Additionally, looks like in the simulation the "string"s are very jiggly as opposed to for example this simulation where their length is absolutely constant. Is there a way to fix that? This is my current code.
There are a few issues here. First you are comparing two simulations with completely different inputs, so you can’t expect the same behavior numerically speaking! In your code, you are using huge objects. A good way to visualize things is to think that 1 unit in the physics world is 1 meter. In the simulation from myphysicslab, the balls are about 20cm wide. In your simulation, your are using balls of radius 20metters and your strings are 100m long. Because these values are so big, the constraints solver in nphysics will have a harder time to converge, hence the “jiggly” problem. You should use the same initial condition as in myphysicslab if you want to compare things.

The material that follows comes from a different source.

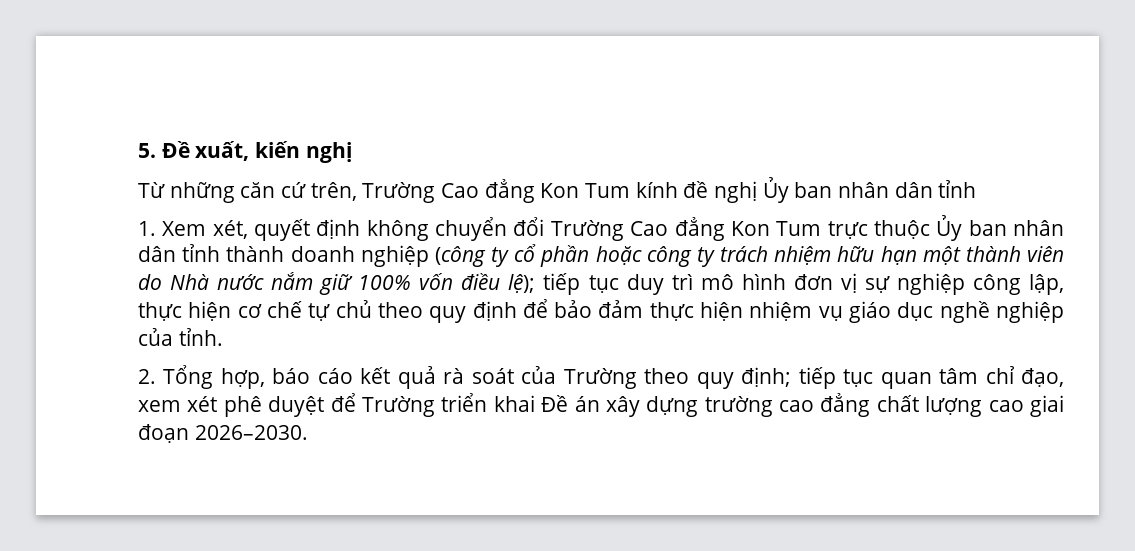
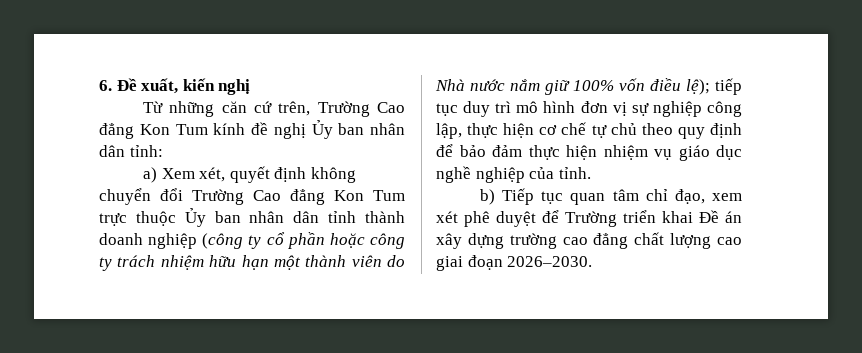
[138,143,156,158] 5. -> [99,80,112,91] 6.
[938,180,977,198] [138,221,156,236] tỉnh // 1. -> [129,145,163,157] [143,167,158,183] tỉnh: // a)
[138,365,836,389] 2. Tổng hợp, báo cáo kết quả rà soát của Trường theo quy định; tiếp -> [480,188,535,205] b) Tiếp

Though maybe I understand why you did this: if you use smaller values, the 2D visualization becomes too small to understand. Here is some code that sets up a 2D camera in kiss3d (Sidescroll) with a proper zoom to visualize a smaller scene. I also modified the FIRST_RADIUS and SECOND_RADIUS values to 1.0:
const FIRST_RADIUS: f32 = 1.0;
const SECOND_RADIUS: f32 = 1.0;
fn main() {
let mut window = Window::new("Double Pendulum");
window.set_light(Light::StickToCamera);
let mut camera = FirstPerson::new(Point3::new(0.0, -5.0, -0.0), Point3::new(0.0, -5.0, 0.0));
let mut planar_camera = Sidescroll::new();
planar_camera.set_zoom(100.0);
camera.set_up_axis(Vector3::new(0.0, 1.0, 0.0));
let pendulum1 = window.add_circle(0.1);
let pendulum2 = window.add_circle(0.1);
let mut model = Model {
world: create_world(2.0, 3.0),
pendulum1,
pendulum2,
};
while window.render_with_cameras(&mut camera, &mut planar_camera) {
for _ in 0..SIMULATION_SPEED_MULTIPLIER {
model.world.step();
}
model.draw(&mut window);
}
}
If you still think this is not accurate enough for your uses then you have two solutions:
mechanical_world.integration_parameters.max_velocity_iterations = 50.RevoluteJoint (based on reduced-coordinates) instead of of using rigid bodies with RevoluteConstraint (based on full-coordinates). The RevoluteJoint approach will be much more accurate for the reasons mentioned earlier.The jittering is gone with the smaller objects but I noticed that the system is losing energy over time. I intend this to act as a screensaver so if it loses energy it will become very boring quickly… Would using RevoluteJoint (and therefore the more accurate calculations) fix that? I’m trying to play with the example at nphysics.org but it looks like the chain in the Multibody example loses energy too… Damping is set to 0 so that’s not it either.
The damping is not set to 0 in the example of nphysics.org (except for the 3D universal joint which is indeed in perpetual motion). All joints are automatically initialized with some small non-zero damping. If you need a zero damping, you need to explicitly set it to zero with multibody.damping_mut().fill(0.0);.